In the past fifteen years, much has changed, much has been debated, and, while we continue to fight to preserve our freedoms, the events of 9/11 caused us to lose some of it, too. Our nation, in some ways, is just as separated on this day as we were galvanized in the days after the attacks.

"God Bless America" was on storefronts, bumper stickers, and signs at fast food restaurants everywhere. I told people, that will not last. It most certainly did not. And with God more removed from the public square of America, and from the mindset of many of the 315 million individuals in our country, we are seeing the fraying in the fabric that comes with his denial. One of my favorite attributes of God is that he is kind. If He is not welcome somewhere, He will withdraw. But His absence will be noted.
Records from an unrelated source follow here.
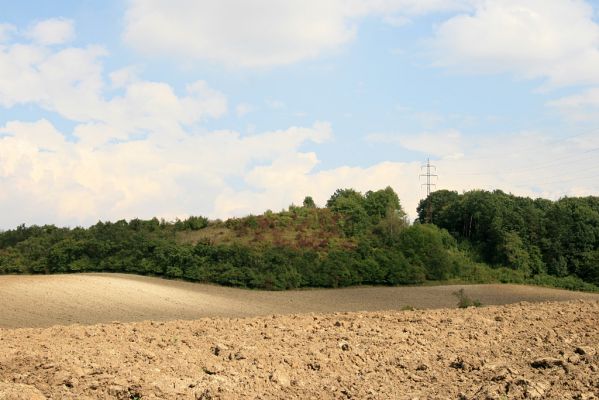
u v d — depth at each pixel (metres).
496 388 9.86
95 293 40.34
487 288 53.81
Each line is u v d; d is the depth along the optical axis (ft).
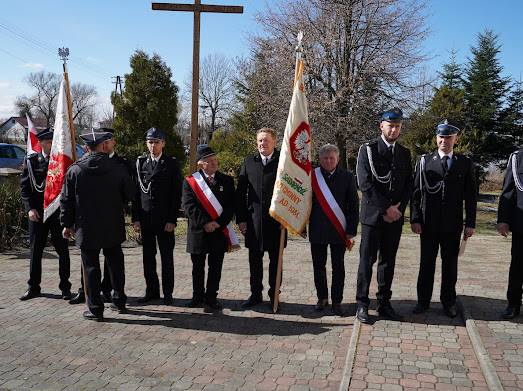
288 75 57.67
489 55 94.89
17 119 201.16
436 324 16.37
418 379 12.59
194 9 27.58
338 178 17.56
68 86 19.31
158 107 68.64
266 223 17.69
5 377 12.77
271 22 58.65
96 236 16.56
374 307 18.17
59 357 14.05
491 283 21.45
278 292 17.90
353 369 13.10
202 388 12.30
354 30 54.39
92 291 16.90
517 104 94.27
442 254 17.07
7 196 32.04
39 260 19.65
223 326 16.60
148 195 18.34
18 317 17.33
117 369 13.32
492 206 64.39
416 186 16.94
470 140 78.89
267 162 17.78
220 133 80.84
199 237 17.66
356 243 31.89
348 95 53.88
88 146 17.07
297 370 13.35
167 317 17.42
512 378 12.34
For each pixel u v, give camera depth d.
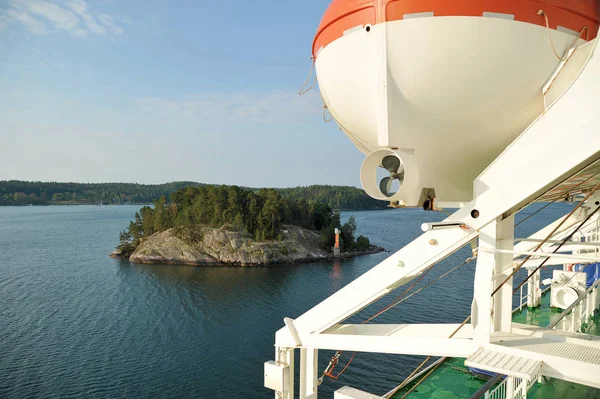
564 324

My prayer is, as we close another anniversary of a most horrific day, that we spend, as a nation, a lot more time and energy inward, rather than outward. We need to listen and understand each other better. We need to usurp the power so centered in, ironically, the two locations attacked fifteen years ago today, the governmental and financial centers of our nation. We must remind the people in authority that they work for We The People, to remind the money changers of what happened to them when Jesus passed judgement on their work (and they do worse today) and return power to a honest level, and a local level.
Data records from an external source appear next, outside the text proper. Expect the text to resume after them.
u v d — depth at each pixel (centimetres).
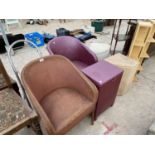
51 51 172
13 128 97
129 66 170
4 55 296
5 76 119
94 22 401
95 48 243
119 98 200
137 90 214
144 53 220
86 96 141
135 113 179
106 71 146
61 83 155
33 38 319
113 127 162
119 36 238
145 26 179
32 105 110
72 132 156
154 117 174
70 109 130
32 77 130
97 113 162
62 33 355
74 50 204
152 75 246
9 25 442
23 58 287
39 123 125
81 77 136
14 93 123
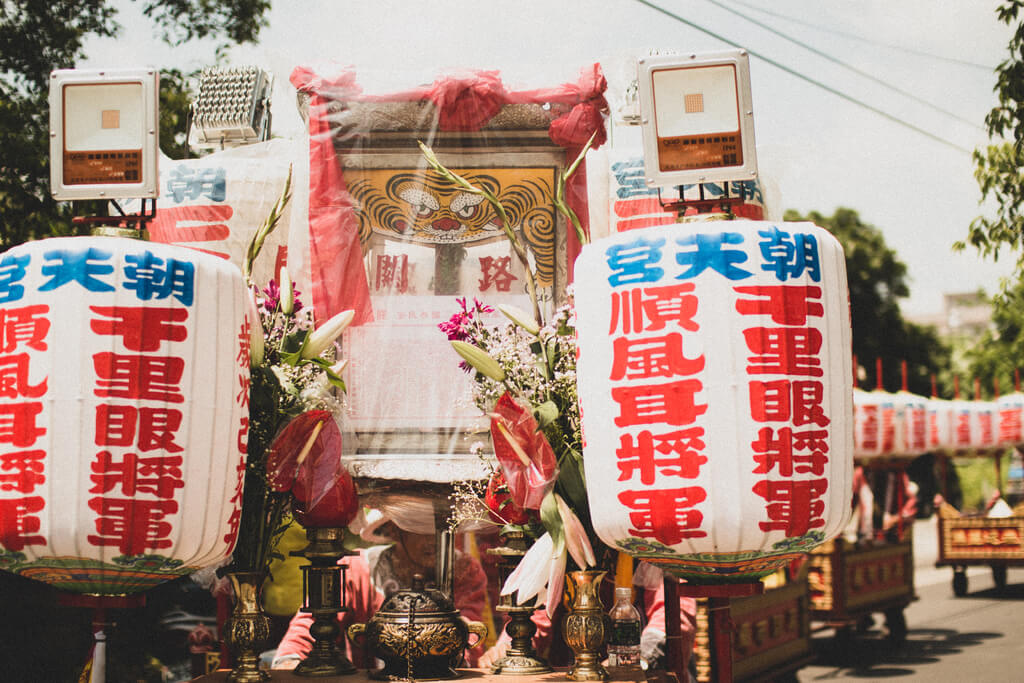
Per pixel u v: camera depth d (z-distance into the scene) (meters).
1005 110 4.48
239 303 2.17
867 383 19.78
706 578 2.15
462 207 2.54
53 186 2.21
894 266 20.36
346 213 2.53
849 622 8.56
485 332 2.39
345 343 2.53
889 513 10.29
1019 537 12.01
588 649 2.28
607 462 2.07
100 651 2.17
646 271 2.02
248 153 3.06
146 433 2.00
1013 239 4.64
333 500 2.40
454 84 2.49
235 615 2.37
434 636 2.28
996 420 9.22
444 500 2.54
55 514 1.98
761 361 1.98
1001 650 9.29
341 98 2.53
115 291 2.00
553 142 2.54
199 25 5.21
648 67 2.19
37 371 1.99
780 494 1.98
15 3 4.56
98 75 2.21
Companies need to value their most important asset: their people. I'm a free-market guy all day long, but, when it comes to community responsibility, it's a good thing to pay honest wages even if it means less of a profit. It means more stability, to the family the employee is providing for, and for the community you serve, whether you serve just one, or, like Walmart, seem to want to serve them all.

There is such a thing as "enough".

Love your neighbor. Meet your neighbor. Heck, in some cases, learn the name of your neighbor.

Let's rebuild the land of the free and the home of the brave from within. Let's respect differences rather than be torn by them. We can beat the enemy outside the gate, we've done it over and over. Let's not experience the effects of the decay that threatens us here, on the inside.

Those who tragically left us 15 years ago today deserve so much better.